At the Assembly
Carcieri signs reverse mortgage law
01:00 AM EDT on Saturday, June 28, 2008
A new state law designed to protect consumers from the risks of “reverse mortgages” mandates greater disclosure of fees charged by lenders but still permits them to penalize borrowers who pay off their loans early.
The allowance for prepayment penalties was described by supporters of the legislation as a compromise measure crafted in the wake of opposition by a national industry lobby group which a year ago scuttled efforts to approve similar legislation.
“Nobody wanted the prepayment penalties,” the state Department of Business Regulation’s director, A. Michael Marques, said yesterday, “[but] if the bill didn’t pass this year, the only one who benefits are the people who are trying to take advantage of the elderly.”
Reverse mortgages allow cash-strapped homeowners who are 62 or older and have paid off their houses to borrow against the equity. The loans do not come due until the borrower sells the house or dies.
If the borrower lives longer than anticipated or the property’s value declines — or both — the homeowner may be unable to sell the house for enough money to repay the mortgage.
Governor Carcieri yesterday signed the reverse mortgage legislation into law at a State House ceremony. (The event was largely a formality; the governor already had signed a House version of the bill, H-7723 Sub A, on June 6.)
The new reverse-mortgage law, effective Jan. 1, mandates greater disclosure of fees charged by lenders, and requires that borrowers receive financial counseling from a government-approved agency prior to entering the loan agreement. The measure also creates a three-day waiting period before the closing is finalized, and prohibits lenders from requiring that borrowers also purchase an annuity as a condition of closing the mortgage.
The new law also sets the terms under which a lender can charge prepayment penalties — a practice prohibited for reverse mortgages that are federally insured.
The prepayment penalties permitted in the new law are designed to enable lenders to recoup the cost of closing the loan “because they are very expensive loans to close,” said Marques, the state regulator. “From a business standpoint … I think that’s just fair.”
The AARP Rhode Island, a lobbying group for the elderly, had opposed allowing for any prepayment penalties because they “trap people in loans that they may have decided weren’t a good thing for them,” said the group’s associate director of advocacy, Stephen Jennings.

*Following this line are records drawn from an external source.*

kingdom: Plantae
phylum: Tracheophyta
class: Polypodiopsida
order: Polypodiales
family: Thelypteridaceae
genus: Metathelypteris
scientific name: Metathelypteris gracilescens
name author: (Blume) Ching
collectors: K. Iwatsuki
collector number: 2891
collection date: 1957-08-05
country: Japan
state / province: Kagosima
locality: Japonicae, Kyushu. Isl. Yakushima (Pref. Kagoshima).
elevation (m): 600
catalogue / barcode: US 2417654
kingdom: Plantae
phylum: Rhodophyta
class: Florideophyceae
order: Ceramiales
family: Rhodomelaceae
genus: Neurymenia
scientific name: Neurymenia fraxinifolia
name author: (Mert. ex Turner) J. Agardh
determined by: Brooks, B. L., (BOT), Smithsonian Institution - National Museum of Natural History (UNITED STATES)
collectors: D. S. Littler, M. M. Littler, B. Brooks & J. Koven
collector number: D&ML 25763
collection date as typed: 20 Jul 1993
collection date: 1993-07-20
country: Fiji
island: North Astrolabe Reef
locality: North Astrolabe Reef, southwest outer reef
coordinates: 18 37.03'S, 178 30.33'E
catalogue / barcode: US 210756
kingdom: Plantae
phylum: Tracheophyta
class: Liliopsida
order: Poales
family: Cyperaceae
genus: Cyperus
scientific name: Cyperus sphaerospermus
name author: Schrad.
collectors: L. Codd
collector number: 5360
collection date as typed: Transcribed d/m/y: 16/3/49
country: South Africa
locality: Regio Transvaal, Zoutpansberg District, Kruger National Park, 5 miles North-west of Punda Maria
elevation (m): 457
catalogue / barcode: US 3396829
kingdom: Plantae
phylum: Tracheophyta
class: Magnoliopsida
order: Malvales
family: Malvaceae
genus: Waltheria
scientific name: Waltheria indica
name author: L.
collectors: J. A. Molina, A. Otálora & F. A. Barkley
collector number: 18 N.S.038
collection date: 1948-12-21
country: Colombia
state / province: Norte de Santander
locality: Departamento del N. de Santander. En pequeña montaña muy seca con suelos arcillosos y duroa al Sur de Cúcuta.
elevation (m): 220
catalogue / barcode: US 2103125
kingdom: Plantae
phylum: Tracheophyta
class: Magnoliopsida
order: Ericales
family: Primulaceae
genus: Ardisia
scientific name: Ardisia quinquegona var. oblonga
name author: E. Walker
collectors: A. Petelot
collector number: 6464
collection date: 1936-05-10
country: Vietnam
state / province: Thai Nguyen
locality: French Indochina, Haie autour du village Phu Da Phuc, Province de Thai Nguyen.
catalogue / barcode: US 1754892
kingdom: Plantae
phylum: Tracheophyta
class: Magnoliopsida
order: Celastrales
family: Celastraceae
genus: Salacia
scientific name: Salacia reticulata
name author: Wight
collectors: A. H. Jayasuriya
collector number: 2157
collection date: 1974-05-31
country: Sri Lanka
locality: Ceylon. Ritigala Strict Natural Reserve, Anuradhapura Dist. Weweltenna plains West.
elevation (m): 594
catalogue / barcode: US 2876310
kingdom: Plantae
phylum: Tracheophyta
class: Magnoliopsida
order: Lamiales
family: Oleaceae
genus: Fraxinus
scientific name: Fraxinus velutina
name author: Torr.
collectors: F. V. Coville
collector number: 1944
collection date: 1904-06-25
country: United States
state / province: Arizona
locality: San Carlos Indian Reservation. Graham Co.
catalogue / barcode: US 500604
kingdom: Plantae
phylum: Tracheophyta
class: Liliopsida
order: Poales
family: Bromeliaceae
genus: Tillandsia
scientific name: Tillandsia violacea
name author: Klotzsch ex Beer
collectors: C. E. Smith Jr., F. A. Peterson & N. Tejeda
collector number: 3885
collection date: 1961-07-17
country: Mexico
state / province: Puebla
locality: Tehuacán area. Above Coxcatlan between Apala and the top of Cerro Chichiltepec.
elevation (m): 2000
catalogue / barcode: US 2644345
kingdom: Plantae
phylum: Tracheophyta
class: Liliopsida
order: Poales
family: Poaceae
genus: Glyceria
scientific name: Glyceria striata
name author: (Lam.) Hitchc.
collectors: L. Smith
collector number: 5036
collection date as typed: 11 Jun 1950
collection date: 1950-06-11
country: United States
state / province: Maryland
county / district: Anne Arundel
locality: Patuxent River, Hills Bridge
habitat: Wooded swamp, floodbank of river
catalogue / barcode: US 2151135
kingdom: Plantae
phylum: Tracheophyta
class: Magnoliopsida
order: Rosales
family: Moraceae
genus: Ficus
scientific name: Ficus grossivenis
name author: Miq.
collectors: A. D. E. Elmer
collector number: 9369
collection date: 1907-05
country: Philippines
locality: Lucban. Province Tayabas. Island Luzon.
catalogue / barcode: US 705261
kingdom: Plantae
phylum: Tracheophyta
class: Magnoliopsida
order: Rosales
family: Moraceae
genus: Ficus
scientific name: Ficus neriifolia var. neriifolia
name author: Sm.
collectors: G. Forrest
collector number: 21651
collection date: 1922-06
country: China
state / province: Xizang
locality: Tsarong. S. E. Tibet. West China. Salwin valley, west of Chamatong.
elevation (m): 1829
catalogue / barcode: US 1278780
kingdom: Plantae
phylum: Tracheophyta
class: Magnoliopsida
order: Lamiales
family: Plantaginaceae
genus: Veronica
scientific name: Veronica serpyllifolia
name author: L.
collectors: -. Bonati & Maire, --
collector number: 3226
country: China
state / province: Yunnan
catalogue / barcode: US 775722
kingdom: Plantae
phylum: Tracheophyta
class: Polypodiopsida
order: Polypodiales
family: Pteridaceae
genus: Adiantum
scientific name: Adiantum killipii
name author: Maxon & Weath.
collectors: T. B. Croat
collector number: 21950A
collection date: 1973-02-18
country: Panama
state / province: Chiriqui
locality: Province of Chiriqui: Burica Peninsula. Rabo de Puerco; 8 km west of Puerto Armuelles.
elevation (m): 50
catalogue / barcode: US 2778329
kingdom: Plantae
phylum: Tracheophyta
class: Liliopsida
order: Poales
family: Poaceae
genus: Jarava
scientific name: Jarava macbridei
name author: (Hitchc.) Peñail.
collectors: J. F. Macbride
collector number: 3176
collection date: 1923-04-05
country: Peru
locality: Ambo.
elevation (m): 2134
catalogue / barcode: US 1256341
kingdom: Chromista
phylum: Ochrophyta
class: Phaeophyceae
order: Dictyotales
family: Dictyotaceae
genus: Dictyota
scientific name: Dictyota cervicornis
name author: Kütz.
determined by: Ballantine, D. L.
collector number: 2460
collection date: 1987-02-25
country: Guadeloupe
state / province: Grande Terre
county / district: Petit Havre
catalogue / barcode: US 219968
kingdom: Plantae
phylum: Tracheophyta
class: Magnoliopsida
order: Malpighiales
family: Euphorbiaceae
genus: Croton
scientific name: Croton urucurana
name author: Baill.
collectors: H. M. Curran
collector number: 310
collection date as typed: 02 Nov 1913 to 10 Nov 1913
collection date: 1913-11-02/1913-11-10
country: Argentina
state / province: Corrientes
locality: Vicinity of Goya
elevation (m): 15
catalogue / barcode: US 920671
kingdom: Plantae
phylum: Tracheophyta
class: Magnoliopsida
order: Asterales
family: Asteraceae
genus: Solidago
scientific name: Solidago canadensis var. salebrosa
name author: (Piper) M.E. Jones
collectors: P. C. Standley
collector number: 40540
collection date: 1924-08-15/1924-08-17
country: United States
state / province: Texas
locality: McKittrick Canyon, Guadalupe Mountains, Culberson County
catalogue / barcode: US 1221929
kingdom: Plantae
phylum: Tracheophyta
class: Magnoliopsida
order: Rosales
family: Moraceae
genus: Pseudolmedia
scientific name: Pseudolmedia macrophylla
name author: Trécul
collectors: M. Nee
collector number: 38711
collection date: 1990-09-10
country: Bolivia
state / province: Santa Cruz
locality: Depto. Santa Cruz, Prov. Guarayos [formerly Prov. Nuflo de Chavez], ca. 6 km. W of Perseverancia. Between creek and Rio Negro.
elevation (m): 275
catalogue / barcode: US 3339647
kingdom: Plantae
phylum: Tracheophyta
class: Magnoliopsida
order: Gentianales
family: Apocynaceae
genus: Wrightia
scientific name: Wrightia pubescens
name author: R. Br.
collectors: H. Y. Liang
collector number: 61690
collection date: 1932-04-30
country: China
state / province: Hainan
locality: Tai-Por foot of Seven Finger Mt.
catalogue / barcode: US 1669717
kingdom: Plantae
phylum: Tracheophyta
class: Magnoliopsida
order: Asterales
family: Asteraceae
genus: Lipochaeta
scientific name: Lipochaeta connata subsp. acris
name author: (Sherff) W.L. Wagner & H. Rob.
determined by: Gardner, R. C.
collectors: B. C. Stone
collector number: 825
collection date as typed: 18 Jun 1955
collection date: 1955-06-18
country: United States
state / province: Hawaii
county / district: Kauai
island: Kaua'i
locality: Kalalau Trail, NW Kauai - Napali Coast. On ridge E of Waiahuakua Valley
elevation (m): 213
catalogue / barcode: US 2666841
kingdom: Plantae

Rhode Island is the only state that the AARP is aware of, he said, where prepayment penalties for reverse mortgages are “explicitly permitted.”
Despite these misgivings, Jennings said, “we supported the bill because we think other things in it are important.”
Peter Bell, president of the National Reverse Mortgage Lenders Association, in Washington, said the new law satisfied the concerns of his membership that lenders would still be able to offer reverse mortgages with reduced or no up-front fees in exchange for a requirement that the borrower agree to immediately draw down 75 or 100 percent of the loan.
The association represents about 600 companies involved in originating reverse mortgages, from credit unions to giant financial companies such as Bank of America.
Nationally, about 90 percent of all reverse mortgage loans are federally insured, said Donald L. Redfoot, of the national AARP’s Public Policy Institute.
In fiscal 2007, 536 government-insured reverse mortgages originated in Rhode Island, up from 144 in 2004, according to Redfoot. So far this fiscal year, the originations number 330.
Federally insured reverse mortgages set limits on the loan size, so people whose homes exceed the limit — including most jumbo loans — can only qualify for ones that don’t have government insurance, he said.